[Items from a dataset]
════════

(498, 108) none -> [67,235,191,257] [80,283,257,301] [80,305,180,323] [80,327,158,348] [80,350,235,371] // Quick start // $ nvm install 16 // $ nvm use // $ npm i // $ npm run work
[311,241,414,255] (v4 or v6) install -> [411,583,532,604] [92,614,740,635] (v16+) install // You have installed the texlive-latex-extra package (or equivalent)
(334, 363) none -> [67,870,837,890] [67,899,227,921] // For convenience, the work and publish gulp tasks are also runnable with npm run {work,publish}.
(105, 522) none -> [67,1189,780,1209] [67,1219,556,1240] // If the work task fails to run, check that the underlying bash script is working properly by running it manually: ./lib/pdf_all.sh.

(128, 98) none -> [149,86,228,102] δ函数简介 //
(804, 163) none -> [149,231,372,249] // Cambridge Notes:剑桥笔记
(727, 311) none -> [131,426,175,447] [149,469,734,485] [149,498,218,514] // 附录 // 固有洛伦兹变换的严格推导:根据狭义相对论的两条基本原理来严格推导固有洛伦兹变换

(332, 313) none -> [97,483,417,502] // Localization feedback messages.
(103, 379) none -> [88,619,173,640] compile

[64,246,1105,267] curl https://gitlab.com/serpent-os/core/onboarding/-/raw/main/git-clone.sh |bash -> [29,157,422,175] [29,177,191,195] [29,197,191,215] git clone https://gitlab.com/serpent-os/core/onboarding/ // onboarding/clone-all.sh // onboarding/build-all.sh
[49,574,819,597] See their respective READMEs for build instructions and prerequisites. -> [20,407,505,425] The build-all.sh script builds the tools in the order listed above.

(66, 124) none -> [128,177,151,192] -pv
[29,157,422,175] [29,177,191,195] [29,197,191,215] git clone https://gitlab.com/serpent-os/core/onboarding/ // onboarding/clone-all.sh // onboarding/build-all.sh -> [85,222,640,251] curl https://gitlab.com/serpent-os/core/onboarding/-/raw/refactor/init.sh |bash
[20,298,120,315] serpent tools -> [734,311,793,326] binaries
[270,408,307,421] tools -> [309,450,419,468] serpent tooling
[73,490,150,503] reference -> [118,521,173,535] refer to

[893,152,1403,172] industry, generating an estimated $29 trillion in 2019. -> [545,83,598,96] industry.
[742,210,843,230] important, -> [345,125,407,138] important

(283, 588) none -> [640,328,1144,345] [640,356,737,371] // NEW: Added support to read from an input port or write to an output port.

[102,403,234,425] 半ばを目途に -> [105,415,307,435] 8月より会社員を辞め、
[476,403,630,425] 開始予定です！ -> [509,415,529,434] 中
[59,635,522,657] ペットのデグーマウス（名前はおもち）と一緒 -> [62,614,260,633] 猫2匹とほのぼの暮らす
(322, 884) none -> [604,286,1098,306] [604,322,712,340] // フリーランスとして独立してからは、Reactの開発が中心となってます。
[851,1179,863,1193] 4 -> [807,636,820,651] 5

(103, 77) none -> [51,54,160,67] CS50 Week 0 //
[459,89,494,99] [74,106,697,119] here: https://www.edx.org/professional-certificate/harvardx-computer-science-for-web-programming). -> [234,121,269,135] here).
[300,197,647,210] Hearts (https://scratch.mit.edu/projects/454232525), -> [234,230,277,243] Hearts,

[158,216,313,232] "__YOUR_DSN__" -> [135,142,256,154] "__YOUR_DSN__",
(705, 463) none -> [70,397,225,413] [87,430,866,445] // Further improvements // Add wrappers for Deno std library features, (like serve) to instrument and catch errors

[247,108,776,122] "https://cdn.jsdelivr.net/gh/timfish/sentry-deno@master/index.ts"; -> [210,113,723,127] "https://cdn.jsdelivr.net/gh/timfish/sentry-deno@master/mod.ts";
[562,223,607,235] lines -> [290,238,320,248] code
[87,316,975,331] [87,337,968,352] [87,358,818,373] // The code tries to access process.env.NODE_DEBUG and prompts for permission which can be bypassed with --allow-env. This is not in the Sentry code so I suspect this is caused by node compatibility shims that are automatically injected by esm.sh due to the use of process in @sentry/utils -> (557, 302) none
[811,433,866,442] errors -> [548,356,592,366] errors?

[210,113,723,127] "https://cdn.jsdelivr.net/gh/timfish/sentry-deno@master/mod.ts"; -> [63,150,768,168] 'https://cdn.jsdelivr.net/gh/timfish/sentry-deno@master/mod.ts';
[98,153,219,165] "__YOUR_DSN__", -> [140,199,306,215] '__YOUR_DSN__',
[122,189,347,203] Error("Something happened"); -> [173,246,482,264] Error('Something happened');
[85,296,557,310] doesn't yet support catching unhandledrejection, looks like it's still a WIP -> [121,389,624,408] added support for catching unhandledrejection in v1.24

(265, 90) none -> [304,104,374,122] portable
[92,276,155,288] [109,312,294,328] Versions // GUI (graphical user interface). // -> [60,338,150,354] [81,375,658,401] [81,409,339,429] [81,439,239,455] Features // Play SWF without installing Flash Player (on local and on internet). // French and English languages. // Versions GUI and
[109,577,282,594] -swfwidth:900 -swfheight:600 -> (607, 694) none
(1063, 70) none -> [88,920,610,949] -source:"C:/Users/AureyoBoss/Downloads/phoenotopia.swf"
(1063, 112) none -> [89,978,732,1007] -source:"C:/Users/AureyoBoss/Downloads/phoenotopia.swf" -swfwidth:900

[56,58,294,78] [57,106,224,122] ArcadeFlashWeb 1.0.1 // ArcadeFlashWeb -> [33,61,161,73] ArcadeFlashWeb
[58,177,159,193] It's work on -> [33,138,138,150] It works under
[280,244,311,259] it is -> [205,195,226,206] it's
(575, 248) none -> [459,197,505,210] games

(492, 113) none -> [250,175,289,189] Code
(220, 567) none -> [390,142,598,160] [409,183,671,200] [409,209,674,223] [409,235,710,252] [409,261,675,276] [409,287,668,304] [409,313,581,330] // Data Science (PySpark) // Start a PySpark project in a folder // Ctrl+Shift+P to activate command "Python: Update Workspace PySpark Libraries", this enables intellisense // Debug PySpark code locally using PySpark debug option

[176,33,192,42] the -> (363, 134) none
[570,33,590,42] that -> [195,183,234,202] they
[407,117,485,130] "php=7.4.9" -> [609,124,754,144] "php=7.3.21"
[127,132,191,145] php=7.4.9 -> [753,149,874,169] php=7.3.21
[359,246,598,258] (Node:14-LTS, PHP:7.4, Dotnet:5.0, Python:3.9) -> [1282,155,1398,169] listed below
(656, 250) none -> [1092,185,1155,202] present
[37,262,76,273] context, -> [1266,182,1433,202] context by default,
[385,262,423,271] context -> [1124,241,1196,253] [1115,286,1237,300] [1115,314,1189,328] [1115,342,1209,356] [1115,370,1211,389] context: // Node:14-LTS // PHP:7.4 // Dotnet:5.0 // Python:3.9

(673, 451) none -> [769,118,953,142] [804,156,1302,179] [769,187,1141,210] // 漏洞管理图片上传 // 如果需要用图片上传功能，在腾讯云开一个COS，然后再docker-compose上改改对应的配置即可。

════════

WHAT THIS TASK INVOLVES: The data above must be restated word for word.

EXERCISE RESPONSE:
(498, 108) none -> [67,235,191,257] [80,283,257,301] [80,305,180,323] [80,327,158,348] [80,350,235,371] // Quick start // $ nvm install 16 // $ nvm use // $ npm i // $ npm run work
[311,241,414,255] (v4 or v6) install -> [411,583,532,604] [92,614,740,635] (v16+) install // You have installed the texlive-latex-extra package (or equivalent)
(334, 363) none -> [67,870,837,890] [67,899,227,921] // For convenience, the work and publish gulp tasks are also runnable with npm run {work,publish}.
(105, 522) none -> [67,1189,780,1209] [67,1219,556,1240] // If the work task fails to run, check that the underlying bash script is working properly by running it manually: ./lib/pdf_all.sh.

(128, 98) none -> [149,86,228,102] δ函数简介 //
(804, 163) none -> [149,231,372,249] // Cambridge Notes:剑桥笔记
(727, 311) none -> [131,426,175,447] [149,469,734,485] [149,498,218,514] // 附录 // 固有洛伦兹变换的严格推导:根据狭义相对论的两条基本原理来严格推导固有洛伦兹变换

(332, 313) none -> [97,483,417,502] // Localization feedback messages.
(103, 379) none -> [88,619,173,640] compile

[64,246,1105,267] curl https://gitlab.com/serpent-os/core/onboarding/-/raw/main/git-clone.sh |bash -> [29,157,422,175] [29,177,191,195] [29,197,191,215] git clone https://gitlab.com/serpent-os/core/onboarding/ // onboarding/clone-all.sh // onboarding/build-all.sh
[49,574,819,597] See their respective READMEs for build instructions and prerequisites. -> [20,407,505,425] The build-all.sh script builds the tools in the order listed above.

(66, 124) none -> [128,177,151,192] -pv
[29,157,422,175] [29,177,191,195] [29,197,191,215] git clone https://gitlab.com/serpent-os/core/onboarding/ // onboarding/clone-all.sh // onboarding/build-all.sh -> [85,222,640,251] curl https://gitlab.com/serpent-os/core/onboarding/-/raw/refactor/init.sh |bash
[20,298,120,315] serpent tools -> [734,311,793,326] binaries
[270,408,307,421] tools -> [309,450,419,468] serpent tooling
[73,490,150,503] reference -> [118,521,173,535] refer to

[893,152,1403,172] industry, generating an estimated $29 trillion in 2019. -> [545,83,598,96] industry.
[742,210,843,230] important, -> [345,125,407,138] important

(283, 588) none -> [640,328,1144,345] [640,356,737,371] // NEW: Added support to read from an input port or write to an output port.

[102,403,234,425] 半ばを目途に -> [105,415,307,435] 8月より会社員を辞め、
[476,403,630,425] 開始予定です！ -> [509,415,529,434] 中
[59,635,522,657] ペットのデグーマウス（名前はおもち）と一緒 -> [62,614,260,633] 猫2匹とほのぼの暮らす
(322, 884) none -> [604,286,1098,306] [604,322,712,340] // フリーランスとして独立してからは、Reactの開発が中心となってます。
[851,1179,863,1193] 4 -> [807,636,820,651] 5

(103, 77) none -> [51,54,160,67] CS50 Week 0 //
[459,89,494,99] [74,106,697,119] here: https://www.edx.org/professional-certificate/harvardx-computer-science-for-web-programming). -> [234,121,269,135] here).
[300,197,647,210] Hearts (https://scratch.mit.edu/projects/454232525), -> [234,230,277,243] Hearts,

[158,216,313,232] "__YOUR_DSN__" -> [135,142,256,154] "__YOUR_DSN__",
(705, 463) none -> [70,397,225,413] [87,430,866,445] // Further improvements // Add wrappers for Deno std library features, (like serve) to instrument and catch errors

[247,108,776,122] "https://cdn.jsdelivr.net/gh/timfish/sentry-deno@master/index.ts"; -> [210,113,723,127] "https://cdn.jsdelivr.net/gh/timfish/sentry-deno@master/mod.ts";
[562,223,607,235] lines -> [290,238,320,248] code
[87,316,975,331] [87,337,968,352] [87,358,818,373] // The code tries to access process.env.NODE_DEBUG and prompts for permission which can be bypassed with --allow-env. This is not in the Sentry code so I suspect this is caused by node compatibility shims that are automatically injected by esm.sh due to the use of process in @sentry/utils -> (557, 302) none
[811,433,866,442] errors -> [548,356,592,366] errors?

[210,113,723,127] "https://cdn.jsdelivr.net/gh/timfish/sentry-deno@master/mod.ts"; -> [63,150,768,168] 'https://cdn.jsdelivr.net/gh/timfish/sentry-deno@master/mod.ts';
[98,153,219,165] "__YOUR_DSN__", -> [140,199,306,215] '__YOUR_DSN__',
[122,189,347,203] Error("Something happened"); -> [173,246,482,264] Error('Something happened');
[85,296,557,310] doesn't yet support catching unhandledrejection, looks like it's still a WIP -> [121,389,624,408] added support for catching unhandledrejection in v1.24

(265, 90) none -> [304,104,374,122] portable
[92,276,155,288] [109,312,294,328] Versions // GUI (graphical user interface). // -> [60,338,150,354] [81,375,658,401] [81,409,339,429] [81,439,239,455] Features // Play SWF without installing Flash Player (on local and on internet). // French and English languages. // Versions GUI and
[109,577,282,594] -swfwidth:900 -swfheight:600 -> (607, 694) none
(1063, 70) none -> [88,920,610,949] -source:"C:/Users/AureyoBoss/Downloads/phoenotopia.swf"
(1063, 112) none -> [89,978,732,1007] -source:"C:/Users/AureyoBoss/Downloads/phoenotopia.swf" -swfwidth:900

[56,58,294,78] [57,106,224,122] ArcadeFlashWeb 1.0.1 // ArcadeFlashWeb -> [33,61,161,73] ArcadeFlashWeb
[58,177,159,193] It's work on -> [33,138,138,150] It works under
[280,244,311,259] it is -> [205,195,226,206] it's
(575, 248) none -> [459,197,505,210] games

(492, 113) none -> [250,175,289,189] Code
(220, 567) none -> [390,142,598,160] [409,183,671,200] [409,209,674,223] [409,235,710,252] [409,261,675,276] [409,287,668,304] [409,313,581,330] // Data Science (PySpark) // Start a PySpark project in a folder // Ctrl+Shift+P to activate command "Python: Update Workspace PySpark Libraries", this enables intellisense // Debug PySpark code locally using PySpark debug option

[176,33,192,42] the -> (363, 134) none
[570,33,590,42] that -> [195,183,234,202] they
[407,117,485,130] "php=7.4.9" -> [609,124,754,144] "php=7.3.21"
[127,132,191,145] php=7.4.9 -> [753,149,874,169] php=7.3.21
[359,246,598,258] (Node:14-LTS, PHP:7.4, Dotnet:5.0, Python:3.9) -> [1282,155,1398,169] listed below
(656, 250) none -> [1092,185,1155,202] present
[37,262,76,273] context, -> [1266,182,1433,202] context by default,
[385,262,423,271] context -> [1124,241,1196,253] [1115,286,1237,300] [1115,314,1189,328] [1115,342,1209,356] [1115,370,1211,389] context: // Node:14-LTS // PHP:7.4 // Dotnet:5.0 // Python:3.9

(673, 451) none -> [769,118,953,142] [804,156,1302,179] [769,187,1141,210] // 漏洞管理图片上传 // 如果需要用图片上传功能，在腾讯云开一个COS，然后再docker-compose上改改对应的配置即可。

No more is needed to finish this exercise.